Our proven model conclusively predicts an earnings beat for NIKE this time around. The combination of a positive Earnings ESP and a Zacks Rank #1 (Strong Buy), 2 (Buy) or 3 (Hold) increases the odds of an earnings beat. You can uncover the best stocks to buy or sell before they are reported with our Earnings ESP Filter.

NIKE has an Earnings ESP of +1.34% and a Zacks Rank of 3. You can see the complete list of today’s Zacks #1 Rank stocks here.

NIKE, Inc. Price and EPS Surprise

NIKE, Inc. Price and EPS Surprise

NIKE, Inc. price-eps-surprise | NIKE, Inc. Quote

What’s In-Store for NKE in Q1 Earnings?

NIKE’s first-quarter fiscal 2025 performance is expected to have been affected by continued challenges related to lifestyle product sales, headwinds in Greater China business and certain EMEA and other markets, and soft digital sales trends.

NIKE has been struggling due to sluggish sales in its lifestyle segment, overshadowing the strength of its performance products. The lifestyle category, which includes men’s, women’s, and Jordan lines, saw a dip in fourth-quarter fiscal 2024 after years of double-digit growth. The ongoing rise in inflation and higher interest rates have been impacting consumer spending, particularly on discretionary items, making consumers more selective with their purchases. This has been a major challenge for luxury retail brands, especially in North America.

This trend has been detrimental to other lifestyle and luxury brand retailers and sporting goods companies in the United States, including the likes of lululemon athletica inc. (LULU - Free Report) , Ralph Lauren Corporation (RL - Free Report) , and Crocs Inc. (CROX - Free Report) .

# # # # # # #

→ Work to complete:
(a) Reproduce the passage on NIKE's quarterly earnings outlook verbatim, from "NIKE has been" to "Free Report) .".
(b) Resume the passage on NIKE's quarterly earnings outlook, continuing with new text that follows its final sentence.

Collected data entries
# # # # # # #

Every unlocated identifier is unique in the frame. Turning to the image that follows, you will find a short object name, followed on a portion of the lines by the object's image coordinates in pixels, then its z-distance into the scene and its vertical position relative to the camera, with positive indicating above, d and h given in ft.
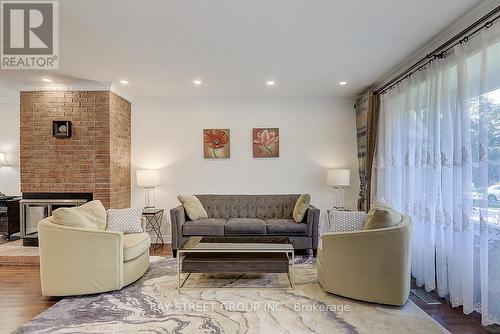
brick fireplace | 14.88 +1.35
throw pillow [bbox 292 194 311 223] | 14.33 -2.04
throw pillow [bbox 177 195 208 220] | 14.67 -2.01
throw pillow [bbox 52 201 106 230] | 9.78 -1.73
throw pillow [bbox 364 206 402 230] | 8.96 -1.68
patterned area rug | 7.55 -4.30
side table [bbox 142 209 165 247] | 16.93 -3.37
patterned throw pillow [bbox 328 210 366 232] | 10.73 -2.06
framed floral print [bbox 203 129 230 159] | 17.28 +1.61
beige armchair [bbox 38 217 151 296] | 9.39 -3.02
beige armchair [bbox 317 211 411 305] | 8.58 -3.02
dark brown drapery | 14.61 +1.75
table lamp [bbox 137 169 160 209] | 15.90 -0.47
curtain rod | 7.52 +3.97
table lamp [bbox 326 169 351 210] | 15.67 -0.57
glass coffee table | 9.65 -3.16
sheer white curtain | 7.59 -0.14
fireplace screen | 14.83 -2.13
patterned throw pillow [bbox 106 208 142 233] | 11.91 -2.18
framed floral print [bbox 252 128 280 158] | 17.34 +1.64
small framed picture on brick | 14.76 +2.20
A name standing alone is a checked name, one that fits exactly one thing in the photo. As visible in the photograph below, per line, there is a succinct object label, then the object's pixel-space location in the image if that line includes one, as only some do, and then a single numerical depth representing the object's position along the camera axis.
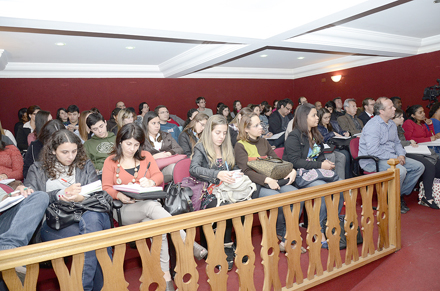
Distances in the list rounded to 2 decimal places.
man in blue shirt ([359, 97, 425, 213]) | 3.49
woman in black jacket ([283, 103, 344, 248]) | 2.96
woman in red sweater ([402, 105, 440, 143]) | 4.39
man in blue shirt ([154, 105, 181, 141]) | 4.59
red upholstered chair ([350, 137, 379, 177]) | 3.46
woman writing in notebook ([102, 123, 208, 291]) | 2.27
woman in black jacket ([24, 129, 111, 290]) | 2.02
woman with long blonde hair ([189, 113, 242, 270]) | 2.46
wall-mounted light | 8.54
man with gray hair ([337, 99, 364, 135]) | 5.85
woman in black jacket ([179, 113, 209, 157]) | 3.96
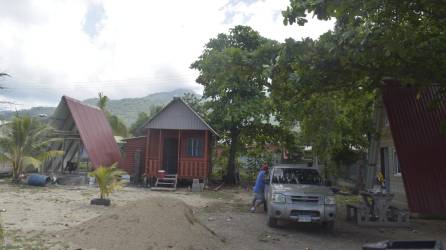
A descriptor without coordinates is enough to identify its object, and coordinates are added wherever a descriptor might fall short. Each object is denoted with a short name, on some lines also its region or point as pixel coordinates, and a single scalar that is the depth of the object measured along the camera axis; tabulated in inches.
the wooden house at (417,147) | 553.3
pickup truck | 416.2
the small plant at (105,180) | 554.8
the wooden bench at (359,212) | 481.1
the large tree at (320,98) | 392.5
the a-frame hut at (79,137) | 903.1
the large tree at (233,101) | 982.4
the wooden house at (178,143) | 924.6
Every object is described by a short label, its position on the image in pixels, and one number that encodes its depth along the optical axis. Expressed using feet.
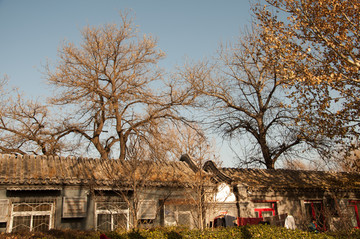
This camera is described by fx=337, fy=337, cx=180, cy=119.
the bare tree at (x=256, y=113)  80.02
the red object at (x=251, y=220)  46.14
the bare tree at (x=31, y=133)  67.41
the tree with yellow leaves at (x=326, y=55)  38.58
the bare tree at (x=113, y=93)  69.05
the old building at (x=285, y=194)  51.34
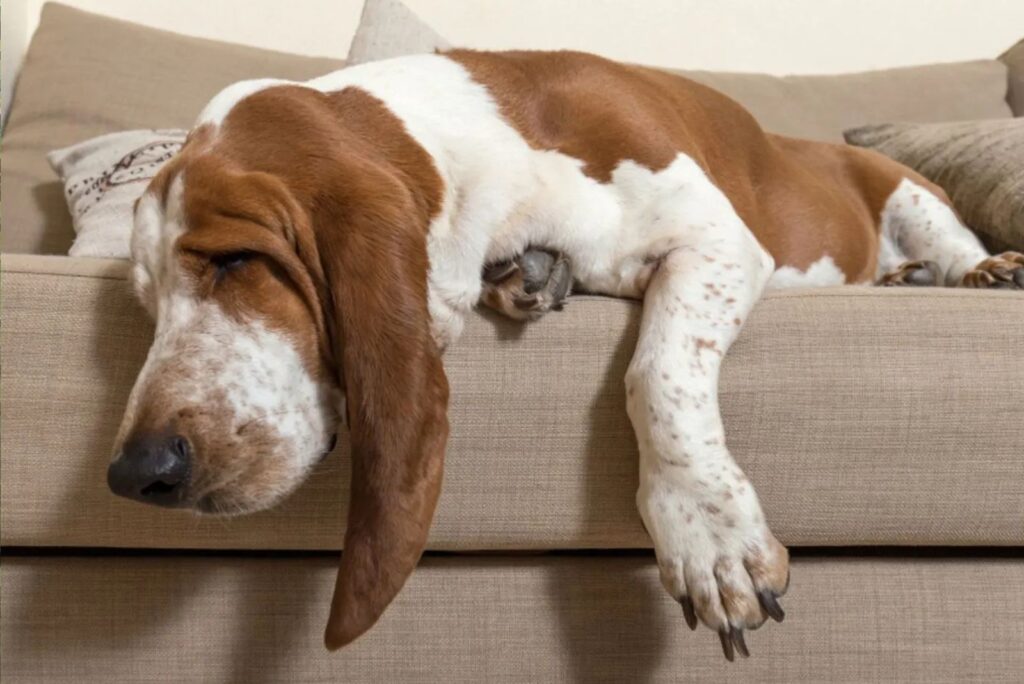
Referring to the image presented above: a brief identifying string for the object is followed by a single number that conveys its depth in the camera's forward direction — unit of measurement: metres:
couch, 1.22
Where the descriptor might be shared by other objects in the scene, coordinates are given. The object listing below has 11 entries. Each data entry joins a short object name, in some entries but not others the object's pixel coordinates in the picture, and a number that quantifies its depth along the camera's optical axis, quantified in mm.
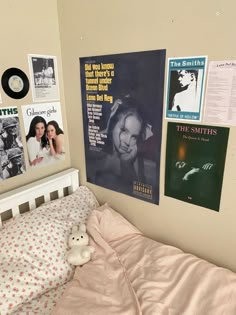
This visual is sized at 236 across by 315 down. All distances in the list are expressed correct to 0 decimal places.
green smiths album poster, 1119
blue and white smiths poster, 1090
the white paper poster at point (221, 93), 1020
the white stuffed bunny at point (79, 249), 1233
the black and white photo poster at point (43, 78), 1459
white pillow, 1084
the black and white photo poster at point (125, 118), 1256
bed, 1022
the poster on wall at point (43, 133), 1491
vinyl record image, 1341
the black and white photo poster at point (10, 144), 1360
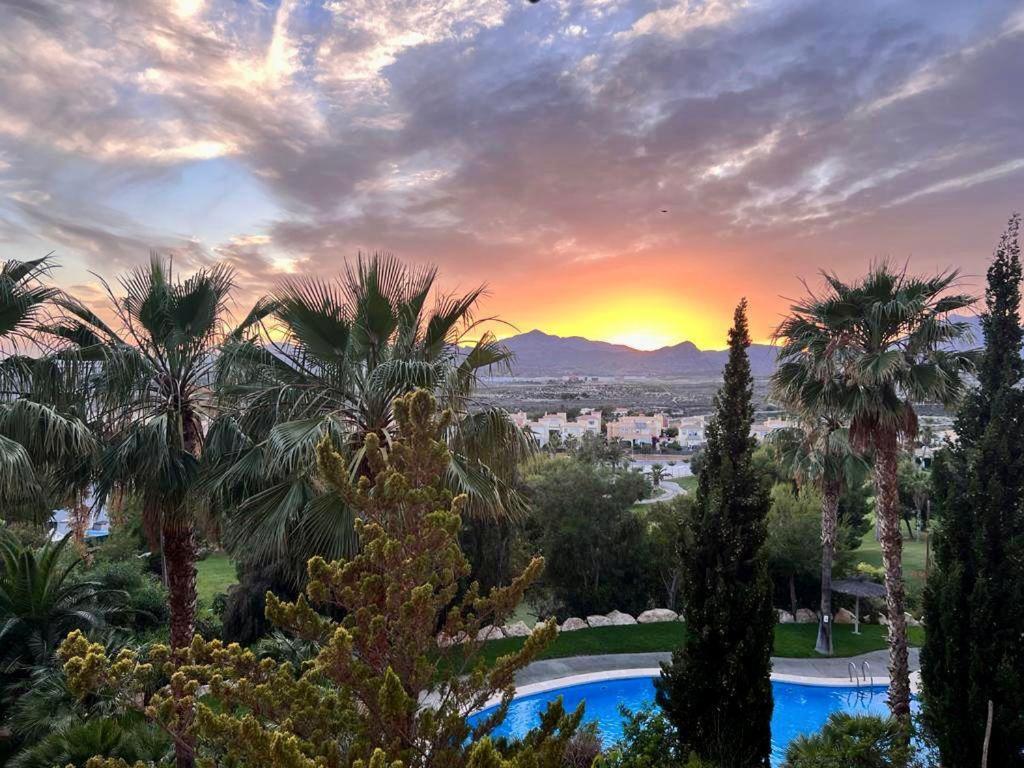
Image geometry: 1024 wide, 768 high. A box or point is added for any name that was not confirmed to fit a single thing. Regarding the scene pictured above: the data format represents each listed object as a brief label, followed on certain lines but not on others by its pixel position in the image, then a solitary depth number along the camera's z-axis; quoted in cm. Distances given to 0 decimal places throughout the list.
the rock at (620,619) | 1405
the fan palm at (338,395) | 525
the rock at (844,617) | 1512
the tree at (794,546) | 1512
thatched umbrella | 1331
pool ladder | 1143
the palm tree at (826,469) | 1206
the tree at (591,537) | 1519
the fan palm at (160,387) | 566
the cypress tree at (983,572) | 600
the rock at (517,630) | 1282
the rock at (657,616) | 1431
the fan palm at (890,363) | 795
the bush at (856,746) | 579
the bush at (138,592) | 1066
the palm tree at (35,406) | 519
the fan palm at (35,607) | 709
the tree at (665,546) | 1502
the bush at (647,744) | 625
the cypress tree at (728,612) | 640
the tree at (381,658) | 282
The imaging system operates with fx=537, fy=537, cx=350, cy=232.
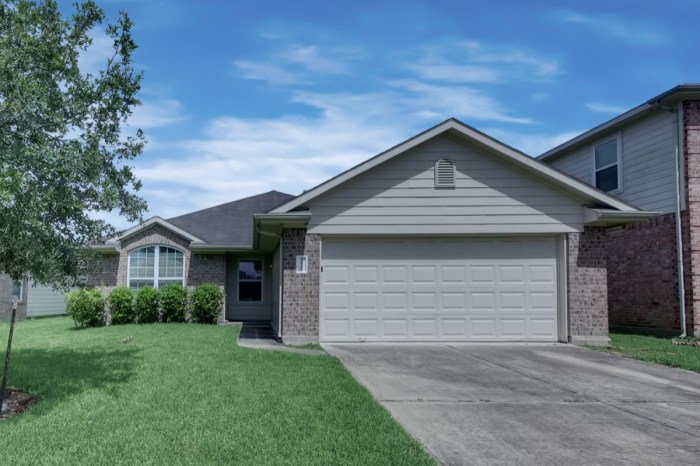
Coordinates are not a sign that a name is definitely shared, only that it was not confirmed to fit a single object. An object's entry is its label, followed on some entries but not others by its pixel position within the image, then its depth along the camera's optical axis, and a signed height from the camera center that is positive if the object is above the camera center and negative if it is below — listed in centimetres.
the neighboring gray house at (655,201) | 1393 +189
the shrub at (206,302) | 1819 -121
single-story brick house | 1220 +44
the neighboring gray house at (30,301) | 2252 -162
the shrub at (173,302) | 1823 -121
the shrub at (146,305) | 1819 -131
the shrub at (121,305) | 1808 -130
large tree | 600 +157
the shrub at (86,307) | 1767 -135
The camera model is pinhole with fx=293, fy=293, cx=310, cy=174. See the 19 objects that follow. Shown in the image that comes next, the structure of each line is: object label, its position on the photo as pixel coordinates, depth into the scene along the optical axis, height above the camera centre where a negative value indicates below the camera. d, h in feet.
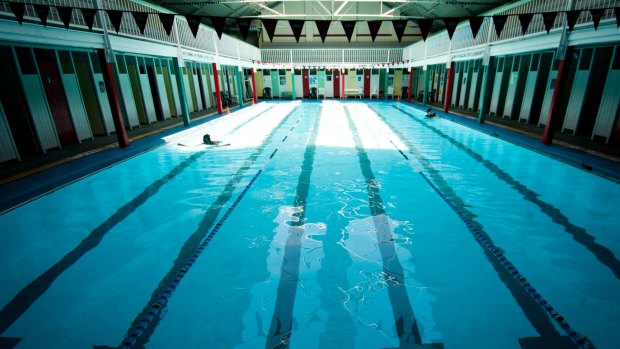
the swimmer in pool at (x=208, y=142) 27.96 -5.04
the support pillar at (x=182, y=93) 34.58 -0.43
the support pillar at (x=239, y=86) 57.26 +0.26
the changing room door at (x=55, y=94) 23.54 -0.04
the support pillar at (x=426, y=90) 51.17 -1.51
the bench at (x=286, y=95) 79.61 -2.38
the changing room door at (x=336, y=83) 77.71 +0.31
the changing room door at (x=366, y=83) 77.14 +0.06
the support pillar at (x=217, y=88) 45.84 -0.06
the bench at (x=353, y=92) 77.05 -2.12
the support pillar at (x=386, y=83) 70.76 -0.10
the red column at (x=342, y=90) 74.86 -1.47
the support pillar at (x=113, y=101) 22.63 -0.73
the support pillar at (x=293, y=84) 71.88 +0.39
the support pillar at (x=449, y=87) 40.72 -0.86
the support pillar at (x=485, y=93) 32.76 -1.47
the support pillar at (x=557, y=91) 21.53 -1.01
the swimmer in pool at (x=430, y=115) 41.06 -4.53
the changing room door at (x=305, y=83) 78.43 +0.57
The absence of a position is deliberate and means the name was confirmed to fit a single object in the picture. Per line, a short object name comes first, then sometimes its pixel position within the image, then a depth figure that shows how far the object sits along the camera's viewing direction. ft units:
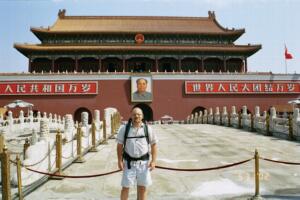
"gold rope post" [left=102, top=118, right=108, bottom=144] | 48.22
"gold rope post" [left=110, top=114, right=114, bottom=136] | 59.26
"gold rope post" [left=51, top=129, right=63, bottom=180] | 25.36
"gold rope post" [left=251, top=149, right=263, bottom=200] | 19.36
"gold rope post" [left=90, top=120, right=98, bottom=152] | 39.11
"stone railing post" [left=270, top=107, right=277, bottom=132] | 53.83
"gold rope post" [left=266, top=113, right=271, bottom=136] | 53.42
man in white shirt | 15.96
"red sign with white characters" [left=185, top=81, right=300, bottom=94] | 110.32
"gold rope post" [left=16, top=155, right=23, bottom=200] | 18.35
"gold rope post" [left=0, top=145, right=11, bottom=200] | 16.96
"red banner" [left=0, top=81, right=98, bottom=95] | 105.70
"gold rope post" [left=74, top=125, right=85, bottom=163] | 31.81
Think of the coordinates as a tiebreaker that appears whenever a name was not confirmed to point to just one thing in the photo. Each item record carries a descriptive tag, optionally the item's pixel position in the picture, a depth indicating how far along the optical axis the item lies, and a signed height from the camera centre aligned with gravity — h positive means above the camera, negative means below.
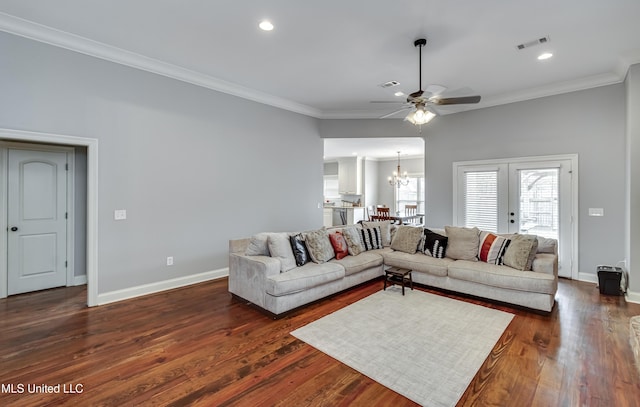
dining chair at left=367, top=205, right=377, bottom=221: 10.86 -0.26
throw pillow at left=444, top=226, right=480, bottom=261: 4.29 -0.60
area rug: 2.22 -1.31
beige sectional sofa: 3.42 -0.93
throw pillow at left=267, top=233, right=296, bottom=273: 3.71 -0.61
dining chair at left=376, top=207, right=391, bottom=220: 8.35 -0.26
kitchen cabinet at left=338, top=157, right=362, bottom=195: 11.15 +1.06
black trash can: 4.10 -1.08
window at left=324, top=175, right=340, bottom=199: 12.32 +0.71
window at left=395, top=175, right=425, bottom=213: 11.28 +0.36
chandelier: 11.13 +0.88
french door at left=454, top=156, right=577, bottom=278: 4.95 +0.09
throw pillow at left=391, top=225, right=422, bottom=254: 4.78 -0.59
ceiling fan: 3.45 +1.22
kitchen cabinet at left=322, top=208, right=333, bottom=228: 10.67 -0.47
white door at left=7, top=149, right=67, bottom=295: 4.02 -0.24
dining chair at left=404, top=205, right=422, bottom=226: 9.97 -0.29
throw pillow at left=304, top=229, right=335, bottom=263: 4.04 -0.60
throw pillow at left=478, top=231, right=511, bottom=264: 4.02 -0.62
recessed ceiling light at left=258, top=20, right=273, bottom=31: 3.16 +1.94
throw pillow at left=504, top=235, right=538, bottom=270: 3.75 -0.63
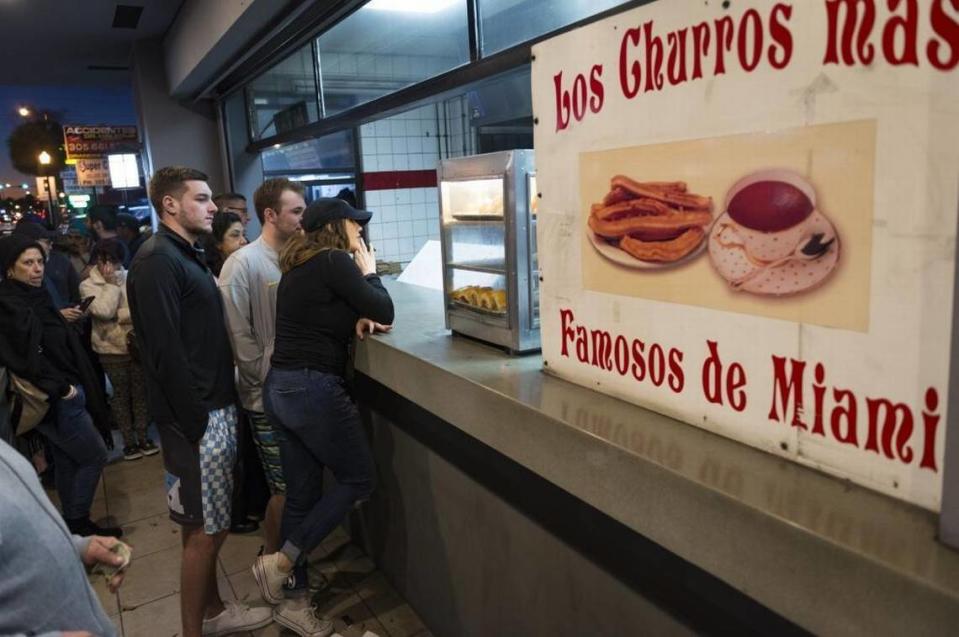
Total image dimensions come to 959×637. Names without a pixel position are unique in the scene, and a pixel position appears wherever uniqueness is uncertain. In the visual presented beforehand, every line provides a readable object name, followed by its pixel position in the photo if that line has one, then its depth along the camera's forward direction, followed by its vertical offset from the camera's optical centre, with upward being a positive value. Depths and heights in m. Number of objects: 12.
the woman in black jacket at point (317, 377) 2.61 -0.64
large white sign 1.08 -0.04
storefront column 7.34 +1.17
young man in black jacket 2.47 -0.55
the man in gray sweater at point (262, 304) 3.04 -0.38
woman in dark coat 3.52 -0.76
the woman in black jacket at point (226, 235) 3.99 -0.07
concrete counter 1.00 -0.57
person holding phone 4.76 -0.73
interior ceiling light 3.71 +1.23
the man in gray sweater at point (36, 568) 1.23 -0.65
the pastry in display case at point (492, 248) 2.23 -0.14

# # # # # # #

→ Expected outputs:
(a)
NIKE has been struggling due to sluggish sales in its lifestyle segment, overshadowing the strength of its performance products. The lifestyle category, which includes men’s, women’s, and Jordan lines, saw a dip in fourth-quarter fiscal 2024 after years of double-digit growth. The ongoing rise in inflation and higher interest rates have been impacting consumer spending, particularly on discretionary items, making consumers more selective with their purchases. This has been a major challenge for luxury retail brands, especially in North America.

This trend has been detrimental to other lifestyle and luxury brand retailers and sporting goods companies in the United States, including the likes of lululemon athletica inc. (LULU - Free Report) , Ralph Lauren Corporation (RL - Free Report) , and Crocs Inc. (CROX - Free Report) .

(b)
The reduced sales of NIKE’s lifestyle products have also caused significant impacts on digital sales. The decline in digital sales is also attributed to softer traffic, higher promotions, and lower sales of certain classic footwear franchises.

On the last reported quarter’s earnings call, NIKE stated that it is working to alter the timelines to tighten the total supply of certain classic footwear franchises across different channels around the world. The company is aggressively adjusting its plans for these franchises on NIKE Digital, where they have the highest share of the business. However, the company expects these actions to create several points of short-term headwinds on revenues throughout fiscal 2025, indicating weak digital sales in the to-be-reported quarter.

Recent trends reveal that NKE has been experiencing considerable shifts in consumer traffic in Greater China, which has been a focal point for its global strategy. The company noted the region’s highly promotional environment requires careful inventory management for NIKE and its partners. Consequently, it is less optimistic about the near-term outlook for Greater China.

On the last reported quarter’s earnings call, management anticipated lower NIKE Digital growth in the first half of fiscal 2025 due to decreased traffic from fewer launches, planned reductions in classic footwear franchises, lesser promotional activity, and increased macroeconomic uncertainty, particularly in Greater China, with uneven consumer trends continuing in EMEA and other global markets.

NIKE expects revenues to decline 10% year over year in first-quarter fiscal 2025, led by more aggressive actions in managing its classic footwear franchises, ongoing challenges in NIKE Digital, muted wholesale order books, a weaker outlook for Greater China, and several quarter-specific timing factors.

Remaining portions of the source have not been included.